Gomez is active in the labor recruitment business as well, having formed four job placement companies Monde Quality Services Inc., Job Employment Staffing Assistance and Allied Services Inc., Powerhouse Staffbuilders International Inc., and Gomez-Orozco Recruitment Agency Co.
Like the First Lady, Gomez has her share of restaurants that operate under GTWJ Food Corp., Paisa Champagne Bar Inc. and Gomez-Antonio Enterprises Inc.
Meanwhile, the President’s other woman companion, Laarni Enriquez, has six companies to her name, some of which include her brothers as incorporators. Star J Management Corp., which she formed in 1996 with the President’s brother Jesus, sister Pilarica and presidential buddy Jaime Dichaves, operates the Star J Plaza, a mall in Malabon whose ownership, according to a document displayed in the lobby of the mall, is under the name of Jacinto Ng. Enriquez also owns Star J Bingo and Star J Games, which operate the bingo parlor and bowling alley at the Malabon mall.
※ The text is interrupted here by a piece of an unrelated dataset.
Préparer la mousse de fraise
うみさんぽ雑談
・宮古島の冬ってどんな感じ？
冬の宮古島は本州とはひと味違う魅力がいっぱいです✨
On the other hand, the First Lady and her children are mainly into real estate, restaurants and entertainment. Apart from JELP, Estrada, the First Lady and their children formed the Feluisa Development Corp. They have restaurants listed under five food companies: Felt Food Services, JOI’s Food Corp., 24K International Food Inc., ADE Food Inc. and All Hot Soup Inc.
In the entertainment business, the Estradas invested in Millennium Cinema Inc., formed in 1999, and which is reported to be the fastest-rising film production company these days, and JE Films and Video One Inc.